“A Gobful of Goatshit”: Opium as Non-food in Amitav Ghosh’s Sea of Poppies

Presenter

Chattopadhyay Sayan - Department of Humanities and Social Sciences, IIT Kanpur, Kanpur, India

Panel

36 – Margins of edibility: Non-food in South Asian literatures

Abstract

The paper explores how non-food functions at the border of edibility and inedibility, both as a transgression, where the boundaries between the two are breached, and as a transaction, where a mutually sustaining relationship between the two sides is established. It does so by focusing on Amitav Ghosh’s Sea of Poppies and its depiction of colonialism’s intervention in reshaping food production and availability in India during the early decades of the nineteenth century. As the novel illustrates, the forced cultivation of opium in place of food crops across vast sections of the Indo-Gangetic plains sharply polarized the region’s foodscape. At one end of the spectrum were individuals battling famine-like conditions, with their only hope of escape lying in selling themselves to colonial agents as indentured labourers. At the other end were colonial and indigenous elites, whose extravagant rituals of food consumption are evoked in the novel through tropes of disgust.
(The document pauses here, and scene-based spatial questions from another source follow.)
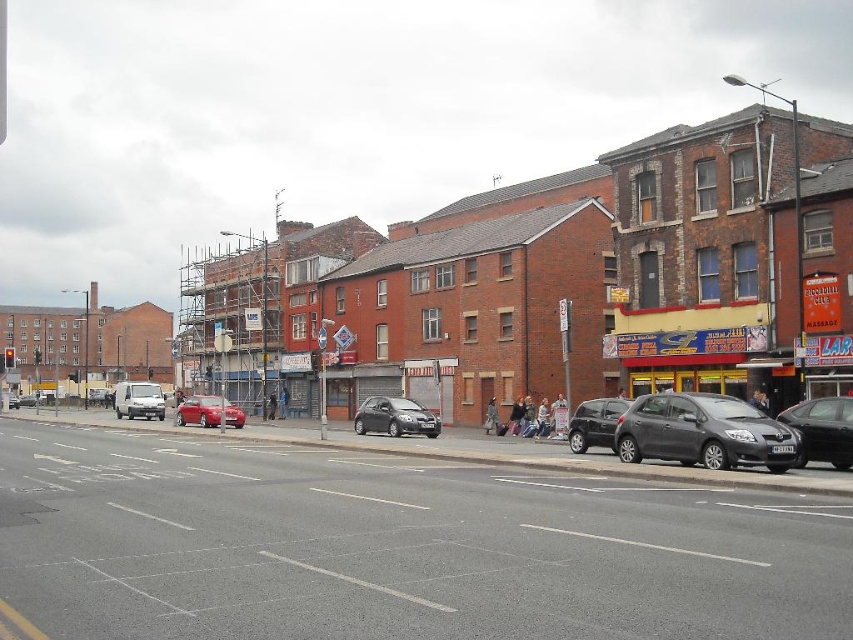
Between satin black car at lower right and metallic red car at center, which one has more height?

metallic red car at center is taller.

Can you confirm if satin black car at lower right is thinner than metallic red car at center?

Indeed, satin black car at lower right has a lesser width compared to metallic red car at center.

Where is `satin black car at lower right`? The image size is (853, 640). satin black car at lower right is located at coordinates (595, 422).

Is dark gray metallic hatchback at lower right closer to the viewer compared to satin black car at lower right?

Yes, dark gray metallic hatchback at lower right is closer to the viewer.

Is dark gray metallic hatchback at lower right wider than satin black car at lower right?

No, dark gray metallic hatchback at lower right is not wider than satin black car at lower right.

The width and height of the screenshot is (853, 640). What do you see at coordinates (703, 433) in the screenshot? I see `dark gray metallic hatchback at lower right` at bounding box center [703, 433].

Locate an element on the screen. The image size is (853, 640). dark gray metallic hatchback at lower right is located at coordinates (703, 433).

Does satin silver hatchback at center appear on the left side of metallic red car at center?

Incorrect, satin silver hatchback at center is not on the left side of metallic red car at center.

Who is positioned more to the right, satin silver hatchback at center or metallic red car at center?

satin silver hatchback at center

Is point (405, 406) behind point (225, 408)?

No, it is not.

The height and width of the screenshot is (640, 853). I want to click on satin silver hatchback at center, so click(x=393, y=417).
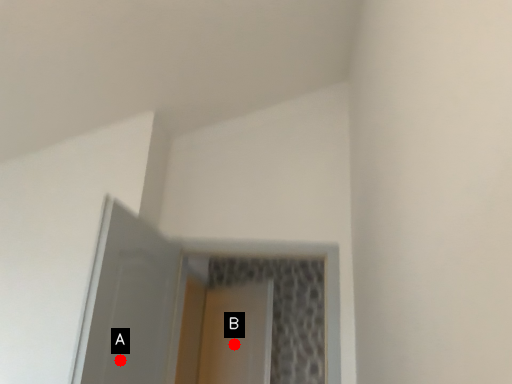
Question: Two points are circled on the image, labeled by A and B beside each circle. Which point is farther from the camera taking this photo?

Choices:
 (A) A is further
 (B) B is further

Answer: (B)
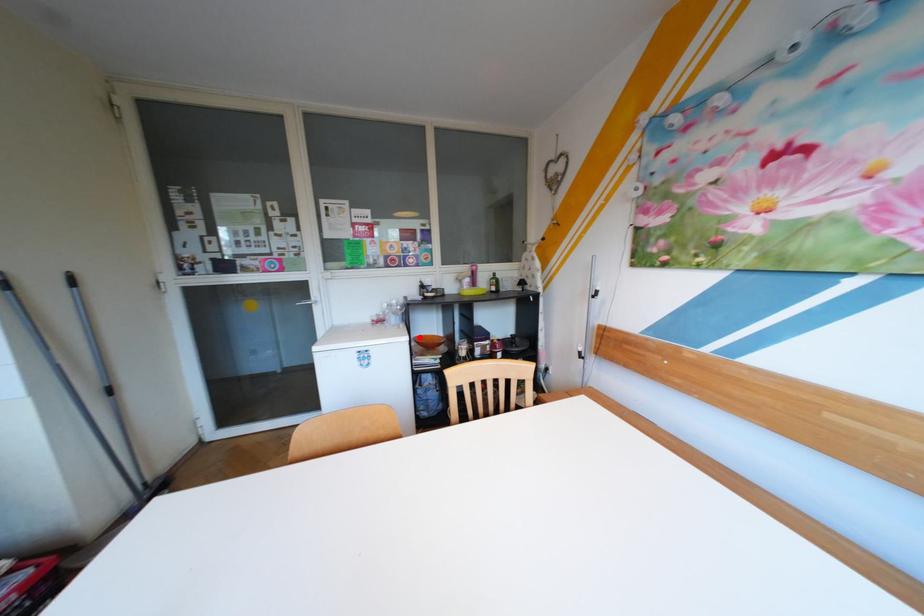
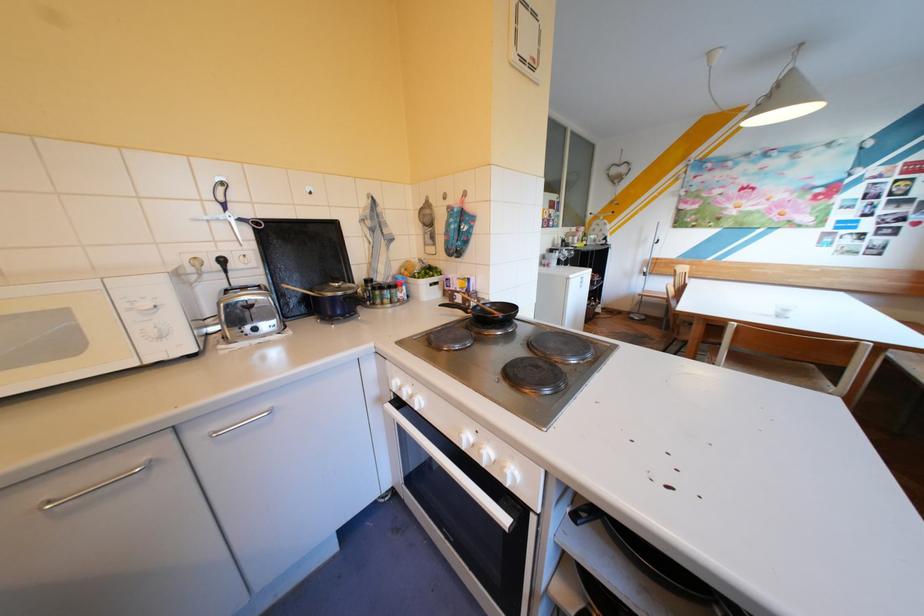
Question: I am providing you with two images of the same scene from different viewpoints. A red point is marked on the first image. At the location where the point appears in image 1, is it still visible in image 2?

Ghosh presents opium as the non-food that connects these two sides of the spectrum. Situated at the border of edibility, the heavily commodified opium mediates the relationship between deprivation and excess in what Ben Fine would describe as a new “system of provision.” This paper unpacks Ghosh’s complex representation of opium as non-food, framing it as a critique of the economic, social, and political structures that determined both the availability and absence of food in nineteenth-century colonial India.